The short story is: there is no such thing.
The slightly longer story is: There never has been any such thing, there is no such thing now, and there never WILL be such a thing. Despite how much some people WANT for there to be such a thing, it isn't going to happen, so if all you care about is finding one, you can stop reading right now and go back to doing something productive such as designing yourself a daily backup regimen that will keep you from ever needing one in the first place.
Some people will say "well, yes, BUT there is the capability to disassemble the EXE file, so you CAN get back to a form of source code which can be modified. This is theortically true but has even less practical importance than does saying that you know the Egyptian pyramids are made from stone, so you should be able to recreate one any time you want.
a brief explanation:
(with apologies to folks who understand compilers and linkers and such. This simplistic explanation is intended for those who basically have no idea what is going on)
Compilers take human-readable "source" code and convert it to machine code, which is just a string of ones and zeroes in a form that the CPU recognizes and knows how to process as instructions. There is a human-readable equivalent to this string of ones and zeroes and it is called "assembly language", but assembly language has the same practical relationship to compiler languages as do stones to pyramids. Actually, that is an overly generous analogy. If you KNOW you want a pyramid, then knowing it is made of stone is an important first step in building one, but given a stone, that does NOT tell you that you can put them together to make a pyramid. So the actual analogy is more like this: assembly language has the same practical relationship to compiler languages as do stones to really large physical objects of an infinite number of sizes and shapes.
The string of ones and zeroes will vary in relationship to the original source code. Some lines of VB source code will result in only a few machine language instructions and others will results in HUNDREDS of machine language instructions. To make it all even more fun, if you see a long list of machine language instructions, there is, except in some limited cases, NO way to tell where the break point is between one set (that came from one VB line) and the next set (that came from the next VB line). This is just one of many problems in decompilation, but it is a significant one.

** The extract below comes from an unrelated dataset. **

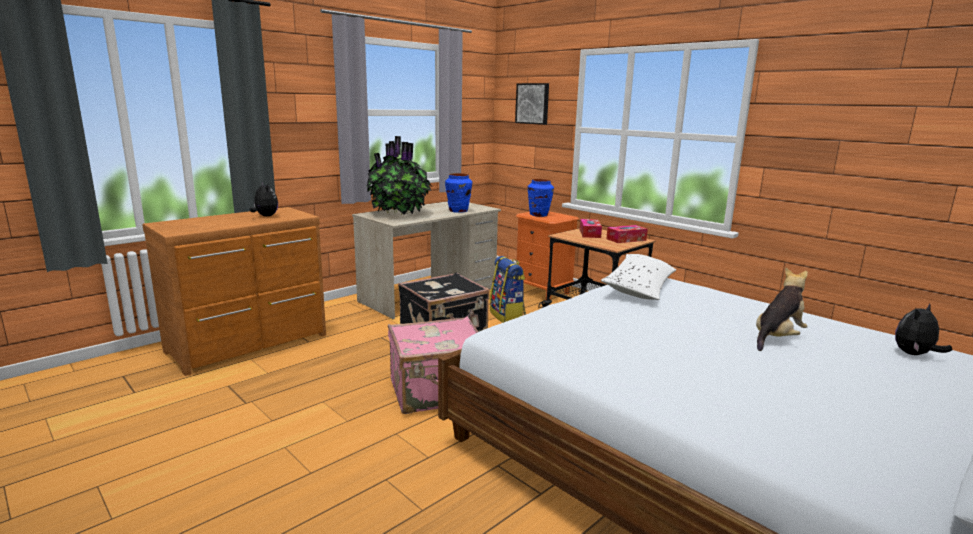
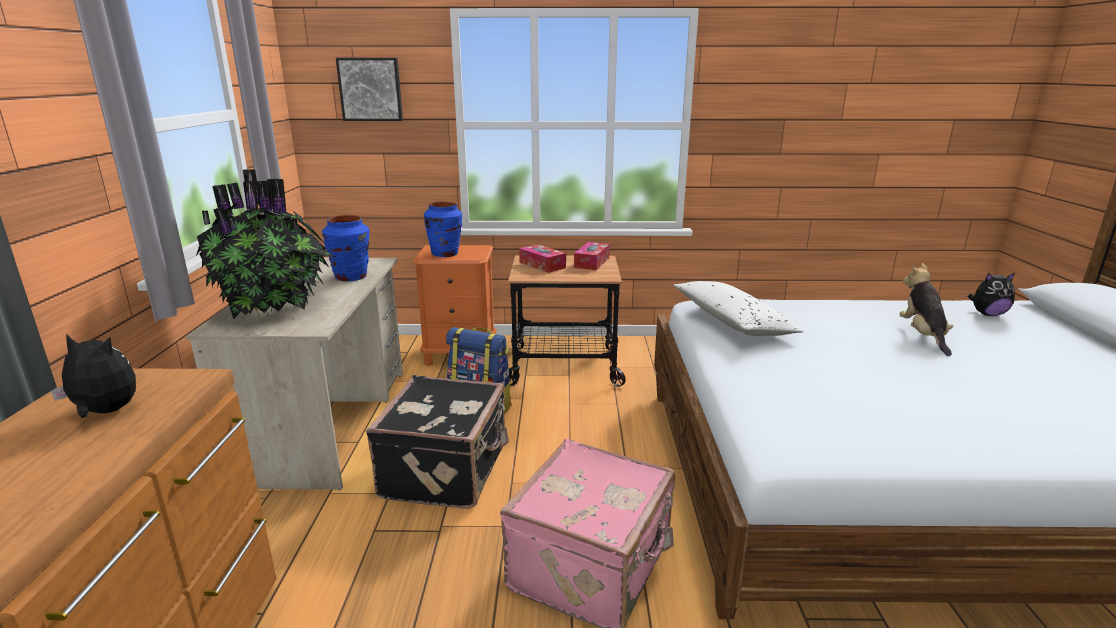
camera: 45 degrees left, 5 degrees up
(914, 354) = (987, 314): plush toy -> plush toy turned 105 degrees counterclockwise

Complicating the executable creation process even further is the fact that, ESPECIALLY with VB, the execuatble will generally contain TONS of code that is brought in by a linker and not written by the original programmer. BUT a function call in machine language is exactly the same whether it is calling a function YOU created or one that was brought in by the linker.
In older versions of VB, the compilation process had the option of producing an intermediate "pseudo code" (aka pcode) which COULD be brought back to the original source code, at least to a reasonable degree. This fact causes some people to believe that there should be a decompiler for VB6 just because there was one for VB3. Dream on. VB6 also has a pcode option, but it does NOT have the same characteristics as previous versions and I have been told reliably (although I've not explored it myself) that it is no more decompilable than is native code ("native code" is another name for the ones and zeroes).
The ones and zeroes of an EXE file DO contain all of the relevant information from the original source code. This doesn't include variable names and a lot of the other stuff that we humans take for granted at design time, but it DOES have all of the needed information. How could it not? If it did not, then it would not do what the program was designed to do. Nonetheless, getting from the ones and zeroes back to the VB source code is, for all practical purposes, impossible. I say "for all practical purposes" because it is not theoretically impossible to get back to a compilable version (NOT the one you started with but one that is functionally equivalent). I say again, it is not theoretically impossible to build a new pyramid, since you know it is made from stone and you know what shape it has to be, but getting a program in assembly language back into a compilable version has AT LEAST as much difficulty as being given a HUGE pile of stones and then being told to build a really large object out of it, and then happening to end up with a pyramid of some exact size and shape. It just isn't going to happen, no matter how much you want it to.